INDIANAPOLIS (WTHR) — Former Sen. Richard Lugar was brought to the Statehouse Tuesday, where he will lie in state for 24 hours.
The Statehouse is open to the public to come pay their respects to the man credited with revitalizing Indianapolis as a mayor and dismantling nuclear, biological and chemical weapons around the world as a U.S. senator.
“In so many ways, we know that Dick Lugar will never truly leave us and we can take great joy in that,” Gov. Eric Holcomb said at a short service Tuesday. “He made such a tremendous impact on our state and nation and world during his time on Earth. He truly made Indiana a better place, the world a much safer one.”
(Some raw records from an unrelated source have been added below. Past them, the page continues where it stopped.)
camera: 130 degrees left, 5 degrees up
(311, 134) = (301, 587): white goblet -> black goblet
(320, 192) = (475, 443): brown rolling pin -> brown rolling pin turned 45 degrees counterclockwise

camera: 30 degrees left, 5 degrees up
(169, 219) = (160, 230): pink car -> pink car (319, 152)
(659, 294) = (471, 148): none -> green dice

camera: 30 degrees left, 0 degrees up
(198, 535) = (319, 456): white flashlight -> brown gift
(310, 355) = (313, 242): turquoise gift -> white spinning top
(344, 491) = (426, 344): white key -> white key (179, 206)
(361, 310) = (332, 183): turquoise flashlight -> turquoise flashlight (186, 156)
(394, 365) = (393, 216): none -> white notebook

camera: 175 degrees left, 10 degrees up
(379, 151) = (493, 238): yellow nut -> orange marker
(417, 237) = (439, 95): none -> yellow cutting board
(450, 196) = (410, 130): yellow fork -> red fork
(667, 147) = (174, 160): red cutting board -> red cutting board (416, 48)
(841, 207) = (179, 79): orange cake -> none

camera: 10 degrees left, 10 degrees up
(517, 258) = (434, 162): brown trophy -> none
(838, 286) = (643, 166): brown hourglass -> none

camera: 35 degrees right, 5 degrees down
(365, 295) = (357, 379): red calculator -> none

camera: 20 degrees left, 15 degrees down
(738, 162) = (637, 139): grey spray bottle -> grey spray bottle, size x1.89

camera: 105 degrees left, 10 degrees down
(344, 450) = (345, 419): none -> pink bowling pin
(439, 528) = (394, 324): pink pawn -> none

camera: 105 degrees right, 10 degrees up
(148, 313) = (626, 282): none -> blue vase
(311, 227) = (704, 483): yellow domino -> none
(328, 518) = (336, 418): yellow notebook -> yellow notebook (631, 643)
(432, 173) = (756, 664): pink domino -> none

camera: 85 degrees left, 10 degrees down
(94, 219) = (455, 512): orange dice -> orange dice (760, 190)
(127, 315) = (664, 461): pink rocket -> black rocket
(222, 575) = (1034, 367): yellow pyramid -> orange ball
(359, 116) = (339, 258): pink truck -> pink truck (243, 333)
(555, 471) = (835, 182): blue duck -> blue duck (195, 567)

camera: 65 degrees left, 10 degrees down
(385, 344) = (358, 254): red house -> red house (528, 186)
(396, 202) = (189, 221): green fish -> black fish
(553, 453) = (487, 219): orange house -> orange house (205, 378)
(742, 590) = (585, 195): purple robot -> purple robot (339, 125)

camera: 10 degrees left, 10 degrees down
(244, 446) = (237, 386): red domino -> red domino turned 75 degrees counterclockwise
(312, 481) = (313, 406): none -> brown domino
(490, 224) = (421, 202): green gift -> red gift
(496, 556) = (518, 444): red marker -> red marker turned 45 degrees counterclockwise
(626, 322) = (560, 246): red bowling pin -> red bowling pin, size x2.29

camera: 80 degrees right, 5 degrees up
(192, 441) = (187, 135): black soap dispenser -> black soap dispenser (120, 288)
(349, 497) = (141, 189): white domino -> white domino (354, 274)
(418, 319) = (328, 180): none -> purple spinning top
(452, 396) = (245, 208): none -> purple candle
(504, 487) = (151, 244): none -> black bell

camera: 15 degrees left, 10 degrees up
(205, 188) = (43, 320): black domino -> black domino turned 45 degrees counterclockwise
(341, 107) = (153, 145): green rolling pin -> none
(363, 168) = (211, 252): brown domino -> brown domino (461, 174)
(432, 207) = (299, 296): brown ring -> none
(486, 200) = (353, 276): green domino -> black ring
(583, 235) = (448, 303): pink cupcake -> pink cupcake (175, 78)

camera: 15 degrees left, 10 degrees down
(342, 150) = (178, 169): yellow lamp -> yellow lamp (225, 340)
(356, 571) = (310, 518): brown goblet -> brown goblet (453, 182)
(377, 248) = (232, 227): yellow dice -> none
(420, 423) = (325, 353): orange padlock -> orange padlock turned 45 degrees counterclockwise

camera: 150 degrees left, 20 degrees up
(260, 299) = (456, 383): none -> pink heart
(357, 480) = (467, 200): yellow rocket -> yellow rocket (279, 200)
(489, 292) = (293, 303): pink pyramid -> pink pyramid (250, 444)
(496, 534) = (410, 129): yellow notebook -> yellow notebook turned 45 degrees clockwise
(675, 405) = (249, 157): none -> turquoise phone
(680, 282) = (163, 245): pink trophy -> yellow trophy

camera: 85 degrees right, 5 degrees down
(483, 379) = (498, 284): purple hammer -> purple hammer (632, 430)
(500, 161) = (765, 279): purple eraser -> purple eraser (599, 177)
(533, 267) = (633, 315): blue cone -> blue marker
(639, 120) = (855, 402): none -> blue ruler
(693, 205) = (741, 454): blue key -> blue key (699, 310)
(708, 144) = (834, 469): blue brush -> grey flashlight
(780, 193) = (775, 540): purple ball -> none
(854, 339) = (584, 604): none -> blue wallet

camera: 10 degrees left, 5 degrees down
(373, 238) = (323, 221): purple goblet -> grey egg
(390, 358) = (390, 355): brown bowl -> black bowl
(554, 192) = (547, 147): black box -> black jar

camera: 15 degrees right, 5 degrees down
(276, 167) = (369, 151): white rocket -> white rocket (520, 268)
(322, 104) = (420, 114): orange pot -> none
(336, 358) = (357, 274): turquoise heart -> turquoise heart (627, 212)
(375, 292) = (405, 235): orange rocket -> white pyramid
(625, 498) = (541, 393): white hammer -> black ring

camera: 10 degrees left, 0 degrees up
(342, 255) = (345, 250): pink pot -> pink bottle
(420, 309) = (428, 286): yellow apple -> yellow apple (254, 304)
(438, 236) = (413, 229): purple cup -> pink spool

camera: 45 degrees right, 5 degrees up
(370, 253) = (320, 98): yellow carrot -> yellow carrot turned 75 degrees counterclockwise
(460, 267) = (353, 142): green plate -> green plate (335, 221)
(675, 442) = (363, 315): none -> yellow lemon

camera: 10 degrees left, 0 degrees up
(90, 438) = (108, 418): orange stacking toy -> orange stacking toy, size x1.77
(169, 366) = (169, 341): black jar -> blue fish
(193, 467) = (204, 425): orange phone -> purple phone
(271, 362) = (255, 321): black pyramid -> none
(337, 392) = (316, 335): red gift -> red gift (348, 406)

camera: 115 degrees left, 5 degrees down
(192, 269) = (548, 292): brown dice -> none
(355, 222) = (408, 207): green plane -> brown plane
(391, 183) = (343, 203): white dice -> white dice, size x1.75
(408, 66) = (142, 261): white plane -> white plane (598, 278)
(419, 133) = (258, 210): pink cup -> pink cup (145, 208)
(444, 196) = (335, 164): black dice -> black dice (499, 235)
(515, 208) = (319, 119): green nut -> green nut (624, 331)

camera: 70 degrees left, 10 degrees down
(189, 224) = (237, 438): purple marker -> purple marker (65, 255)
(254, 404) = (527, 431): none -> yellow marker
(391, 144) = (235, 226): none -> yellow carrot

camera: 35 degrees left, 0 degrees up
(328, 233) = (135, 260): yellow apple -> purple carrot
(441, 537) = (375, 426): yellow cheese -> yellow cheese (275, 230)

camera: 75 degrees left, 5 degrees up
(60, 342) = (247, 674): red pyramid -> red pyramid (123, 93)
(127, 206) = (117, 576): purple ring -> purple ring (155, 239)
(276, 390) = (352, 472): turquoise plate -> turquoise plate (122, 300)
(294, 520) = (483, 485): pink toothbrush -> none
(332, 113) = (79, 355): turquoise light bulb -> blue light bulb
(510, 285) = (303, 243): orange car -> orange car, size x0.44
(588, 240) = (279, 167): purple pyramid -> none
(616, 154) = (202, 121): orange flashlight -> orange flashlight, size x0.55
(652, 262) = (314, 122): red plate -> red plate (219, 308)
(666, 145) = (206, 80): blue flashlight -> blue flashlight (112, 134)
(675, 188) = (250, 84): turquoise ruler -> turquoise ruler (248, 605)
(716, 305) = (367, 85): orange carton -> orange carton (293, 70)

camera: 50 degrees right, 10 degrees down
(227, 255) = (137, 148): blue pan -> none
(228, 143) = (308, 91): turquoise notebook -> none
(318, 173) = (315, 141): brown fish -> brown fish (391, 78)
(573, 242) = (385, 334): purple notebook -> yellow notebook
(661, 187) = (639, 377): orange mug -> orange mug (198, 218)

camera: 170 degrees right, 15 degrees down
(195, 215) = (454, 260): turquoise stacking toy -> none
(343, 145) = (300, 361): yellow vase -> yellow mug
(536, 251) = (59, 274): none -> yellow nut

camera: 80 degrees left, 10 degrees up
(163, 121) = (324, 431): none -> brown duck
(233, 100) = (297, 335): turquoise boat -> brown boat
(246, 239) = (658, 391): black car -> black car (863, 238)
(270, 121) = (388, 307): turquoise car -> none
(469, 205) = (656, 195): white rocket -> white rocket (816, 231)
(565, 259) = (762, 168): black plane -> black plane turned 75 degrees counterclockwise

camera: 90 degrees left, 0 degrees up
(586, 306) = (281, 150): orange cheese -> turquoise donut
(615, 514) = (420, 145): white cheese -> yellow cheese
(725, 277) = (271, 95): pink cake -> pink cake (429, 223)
The Lugar family stayed after Tuesday’s service to greet well-wishers. The Statehouse will stay open through sundown Tuesday (8:51 p.m.). Public viewing will continue Wednesday from 8 – 11 a.m.
“In his love and through his courage, Richard Lugar helped bring more peace to an increasingly dangerous world,” Mayor Joe Hogsett said. “He did so in every nuclear, chemical and biological weapon disarmed; he did so to every starving child who now has food; he did so through every public servant who extends a hand across the aisle; and he did so in every citizen of this nation who hopes for a future of more progress and less partisanship. … In his presence, you felt these things – the love, the courage, the integrity.”
Lugar was a Rhodes Scholar who served as Indianapolis’ mayor for eight years before getting elected to the U.S. Senate in 1976. He served 36 years in Washington – longer than any other Indiana politician. He missed out on a seventh term when he lost his 2012 primary over accusations among conservative voters that he cooperated too much with Democrats and President Barack Obama.
In 2013, President Obama awarded him the Presidential Medal of Freedom and he received the rank of honorary Knight Commander of the Most Excellent Order of the British Empire on orders from the queen of England.
A full memorial service is scheduled for Wednesday at 1 p.m. at St. Luke’s United Methodist Church. The service is open to the public, but a large enough crowd is expected that registration is required. A message on the Lugar Center’s website says registration is full. Vice President Mike Pence is expected to deliver the eulogy.